Fort Worth fire crews resume joining medical calls
FORT WORTH (CBSNewsTexas.com) – Fort Worth fire crews have started rolling out again on some lower priority medical calls, a change requested after concerns a new prioritization system from the MedStar ambulance system may leave some people waiting too long for assistance.
The fire department will receive notification now for more than 30 additional situations, determined by a medical dispatcher. They include certain calls for allergies, burns, diabetic problems, overdoses and falls.
Fire Chief Jim Davis has also given his staff freedom to determine if fire response is needed on any 911 calls that roll over to the department, allowing them to dispatch a fire crew depending on the circumstances, time of day and location.
Adding fire personnel back to the calls comes after an April update to the city council on a new prioritization plan from MedStar. Designed to save resources for the most urgent calls, it reduced the number of calls in that category by 30 percent, and improved response time by about 30 seconds.
The Fort Worth Professional Firefighters Association said at the time the change caused a dramatic drop in the number of calls for some fire stations. Some firefighters also began noting calls where patients were waiting for an ambulance to respond, while nearby fire stations were unaware of the call, or conditions changed during the wait and the call became a higher priority.
"We have identified 10 or 12 call types that really seem to make sense we move the pendulum back toward the middle," Davis said.

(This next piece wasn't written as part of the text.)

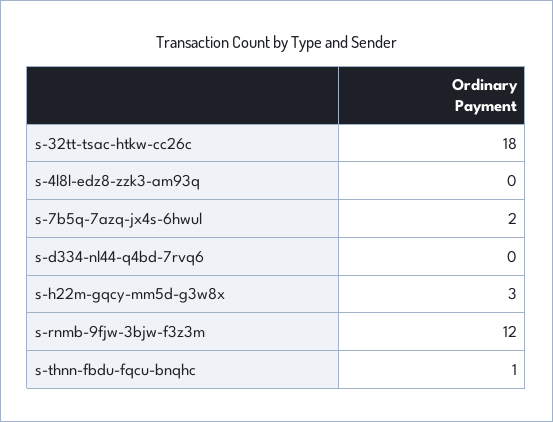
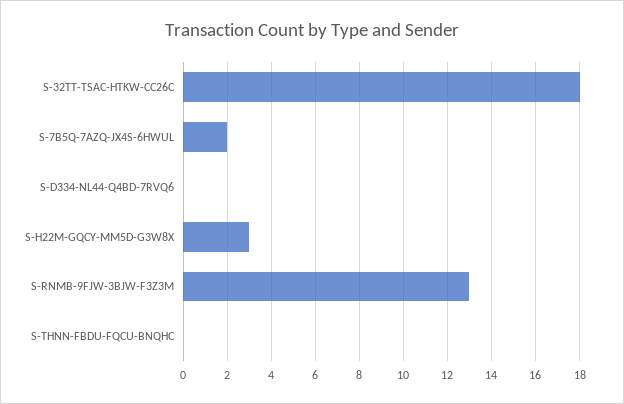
s-4l8l-edz8-zzk3-am93q: 0 -> none
s-rnmb-9fjw-3bjw-f3z3m: 12 -> 13
s-thnn-fbdu-fqcu-bnqhc: 1 -> 0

An analysis from the Office of the Medical Director determined it might add back about 45 calls a day city-wide that firefighters would respond to.
That analysis also found that from 2019 to 2022, less than 1% of the type of calls added back, have needed a critical, life-saving intervention.
Sherman Dedrick, the director of governmental affairs for the Fort Worth Professional Firefighters Association Local 440, said the adjustment was a start, but he expected more calls may need to be added to the list.
"To those citizens, it's an emergency, and they deserve to get someone there in their time of need," he said.
Faster treatment on a non-priority call, he said, may prevent it from escalating or from needed a paramedic response at all.
The reprioritization for calls doesn't prevent fire departments for any city in the MedStar system, from going on any calls they want to go to.
Davis said reports were being reviewed daily and that he expected the response process would continue to be refined.